Me? I punched myself in the face.
Blork 17:16 on 2021-08-27 Permalink
…point being that someone who is really afraid of face punches might decide differently.
qatzelok 19:48 on 2021-08-27 Permalink
Gene therapy drugs (like mRNAs) have the potential of extending human life well beyond a hundred years. If I were a 90-year-old millionaire I would defenitely like to see more tests done with these drugs on both human and animal hosts.

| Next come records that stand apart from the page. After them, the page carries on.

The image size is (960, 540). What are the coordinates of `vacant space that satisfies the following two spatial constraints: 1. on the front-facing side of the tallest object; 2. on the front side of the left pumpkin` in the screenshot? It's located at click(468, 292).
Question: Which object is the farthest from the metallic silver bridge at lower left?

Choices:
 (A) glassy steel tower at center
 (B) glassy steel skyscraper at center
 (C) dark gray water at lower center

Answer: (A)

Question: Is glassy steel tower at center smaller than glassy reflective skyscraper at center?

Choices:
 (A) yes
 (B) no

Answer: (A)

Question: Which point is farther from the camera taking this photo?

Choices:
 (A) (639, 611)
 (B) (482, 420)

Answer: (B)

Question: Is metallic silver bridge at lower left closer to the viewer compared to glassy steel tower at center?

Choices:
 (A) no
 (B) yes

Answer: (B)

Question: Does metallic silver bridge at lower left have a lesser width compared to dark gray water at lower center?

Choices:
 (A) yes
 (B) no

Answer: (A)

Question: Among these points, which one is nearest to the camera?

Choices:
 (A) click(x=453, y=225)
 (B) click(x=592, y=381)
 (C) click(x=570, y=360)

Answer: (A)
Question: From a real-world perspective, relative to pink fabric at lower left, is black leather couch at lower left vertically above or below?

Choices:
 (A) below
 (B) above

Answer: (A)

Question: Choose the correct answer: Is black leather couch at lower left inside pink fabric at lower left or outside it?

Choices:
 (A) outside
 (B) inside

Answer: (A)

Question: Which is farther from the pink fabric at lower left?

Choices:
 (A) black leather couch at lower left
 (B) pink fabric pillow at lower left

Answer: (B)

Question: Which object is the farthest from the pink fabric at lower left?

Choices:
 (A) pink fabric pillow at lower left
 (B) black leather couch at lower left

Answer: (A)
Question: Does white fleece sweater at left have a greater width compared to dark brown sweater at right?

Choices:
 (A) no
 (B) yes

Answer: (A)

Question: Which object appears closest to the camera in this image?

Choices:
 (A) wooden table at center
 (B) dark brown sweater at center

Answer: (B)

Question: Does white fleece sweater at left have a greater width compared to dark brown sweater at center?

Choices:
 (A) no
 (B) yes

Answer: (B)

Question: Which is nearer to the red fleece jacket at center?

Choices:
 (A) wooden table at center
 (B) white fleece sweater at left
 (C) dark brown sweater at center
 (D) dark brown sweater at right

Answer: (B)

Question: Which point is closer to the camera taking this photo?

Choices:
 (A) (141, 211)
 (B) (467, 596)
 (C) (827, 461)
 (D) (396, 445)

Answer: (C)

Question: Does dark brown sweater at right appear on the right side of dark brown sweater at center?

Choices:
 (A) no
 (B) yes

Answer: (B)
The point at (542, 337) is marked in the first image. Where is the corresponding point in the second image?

MtlWeb 08:15 on 2021-08-28 Permalink
Jeather
The INSPQ keeps vaccination data for the various professional orders in medical fields – link shows data as of Aug 26, on p.11
https://www.inspq.qc.ca/sites/default/files/covid/vaccination/vigie-vaccination-20210827.pdf
MarcG 09:45 on 2021-08-28 Permalink
According to those numbers, people in nursing, cardiorespiratory care, “paratechnical personnel, auxiliary services and trades”, office staff, technicians, and administrative professionals are less inclinced to be vaccinated while health and social services technicians and professionals, pharmacists, dentists, biochemists, medical physicists, midwives, and management are more likely.